**Work required**
Report every line of the entries that contains the word "down".
---------- Task data ----------
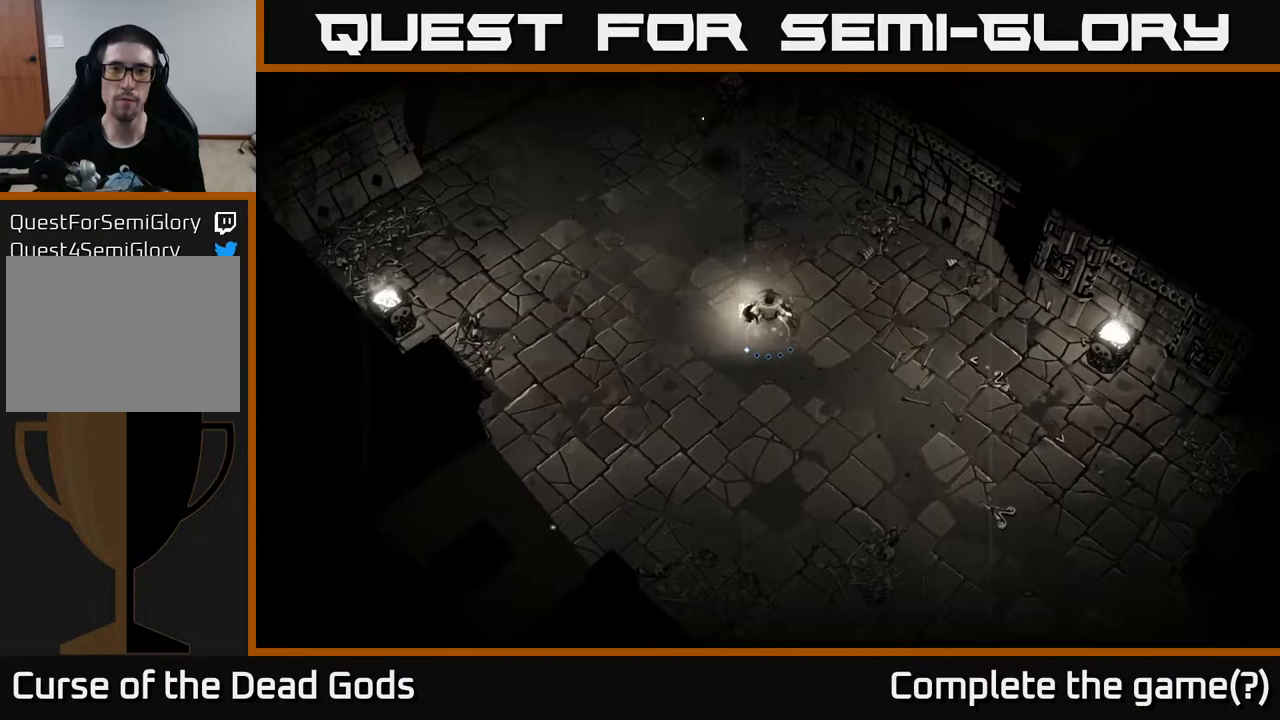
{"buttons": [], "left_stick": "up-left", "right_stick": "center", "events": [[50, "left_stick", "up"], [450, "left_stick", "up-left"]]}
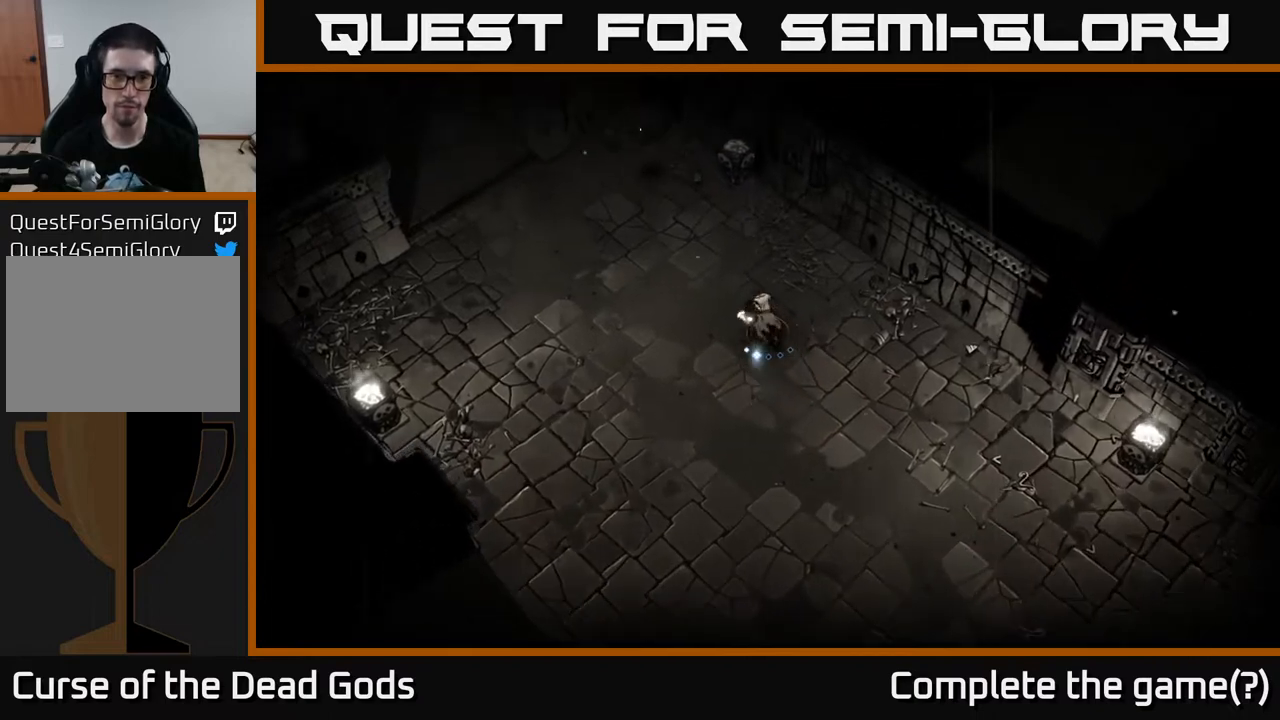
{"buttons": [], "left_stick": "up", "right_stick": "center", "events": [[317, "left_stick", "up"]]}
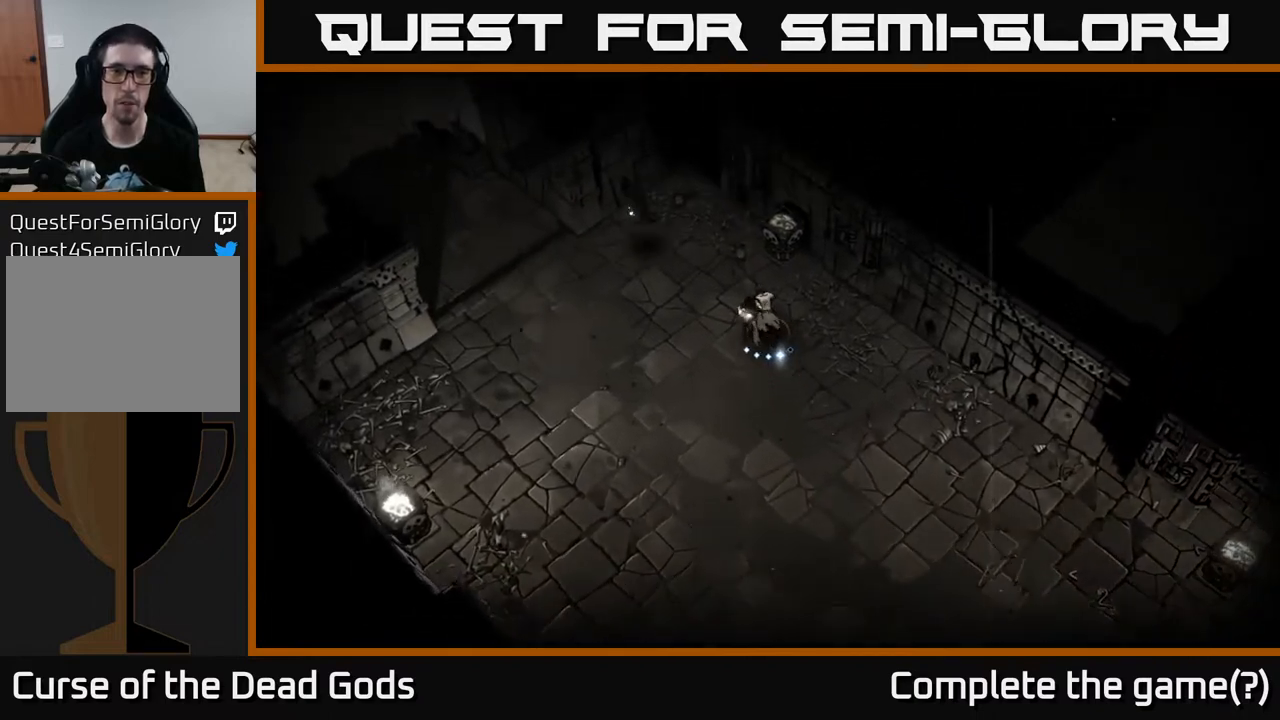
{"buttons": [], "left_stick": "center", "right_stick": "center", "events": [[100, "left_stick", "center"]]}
----------
---------- Task data ----------
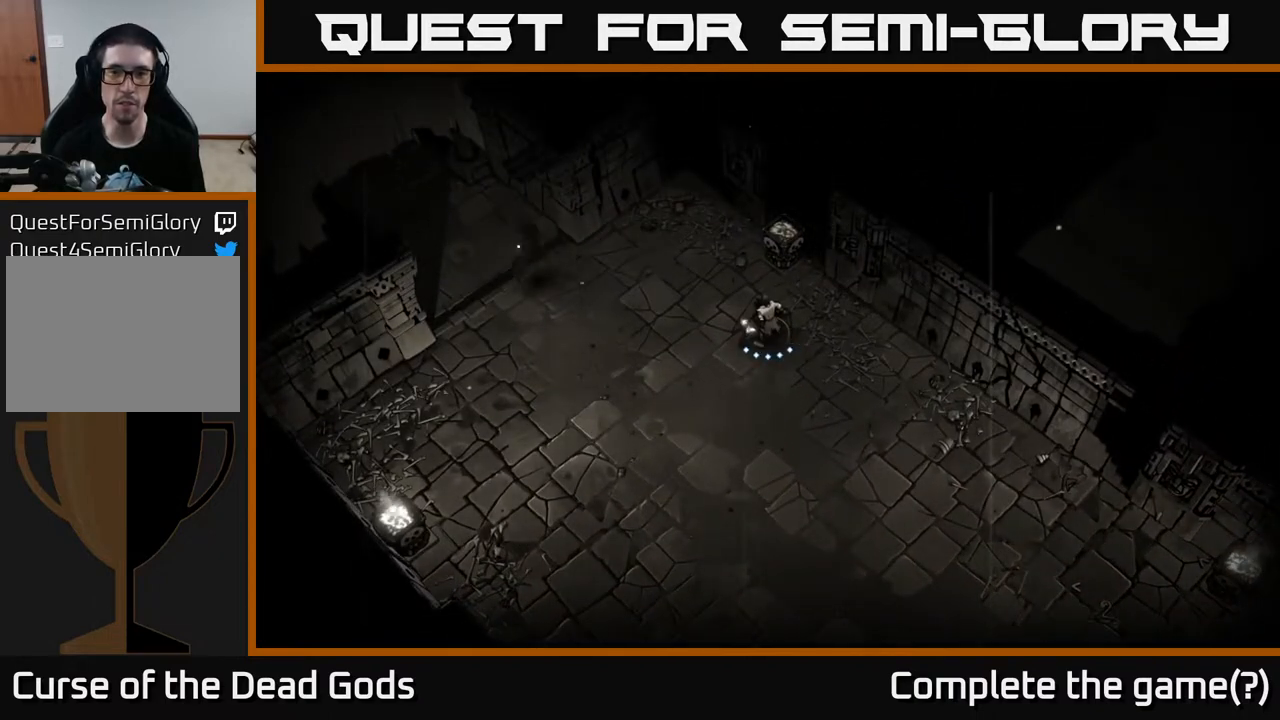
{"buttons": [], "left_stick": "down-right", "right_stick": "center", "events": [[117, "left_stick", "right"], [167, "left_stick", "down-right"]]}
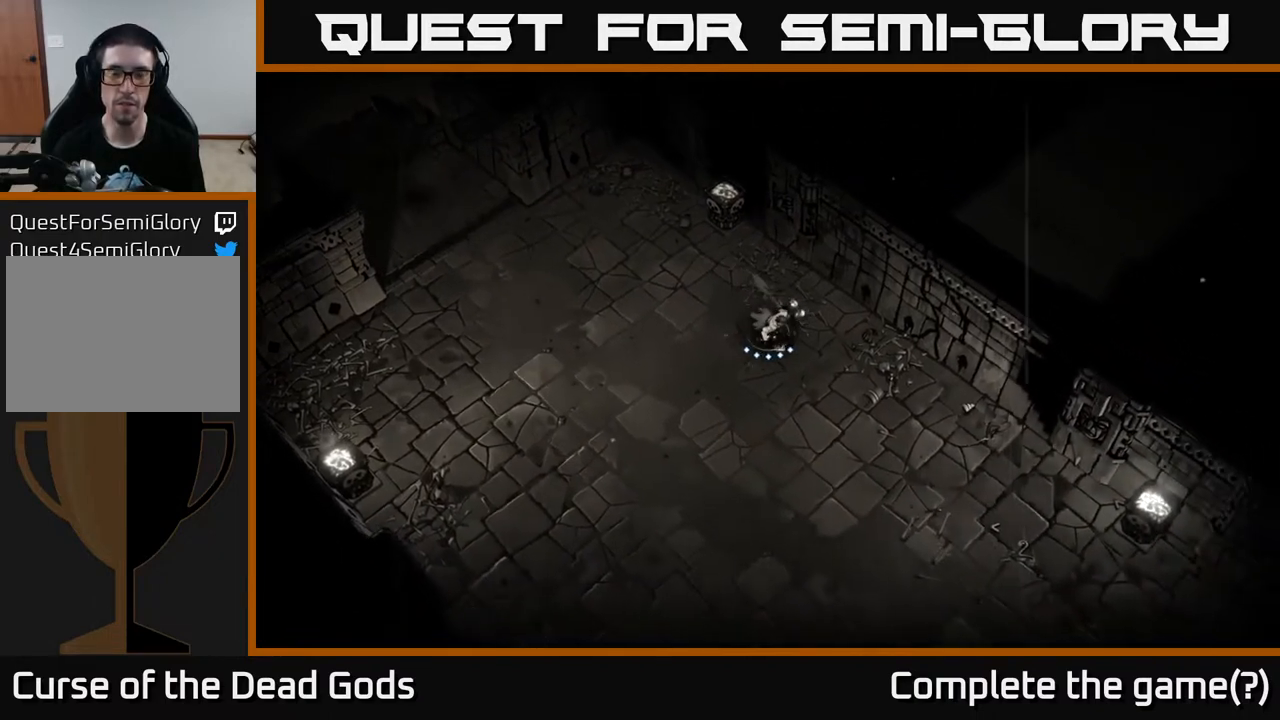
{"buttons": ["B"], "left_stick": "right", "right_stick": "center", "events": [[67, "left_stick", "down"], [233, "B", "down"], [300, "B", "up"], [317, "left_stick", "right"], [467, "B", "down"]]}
----------
**Task output**
{"buttons": [], "left_stick": "down-right", "right_stick": "center", "events": [[117, "left_stick", "right"], [167, "left_stick", "down-right"]]}
{"buttons": ["B"], "left_stick": "right", "right_stick": "center", "events": [[67, "left_stick", "down"], [233, "B", "down"], [300, "B", "up"], [317, "left_stick", "right"], [467, "B", "down"]]}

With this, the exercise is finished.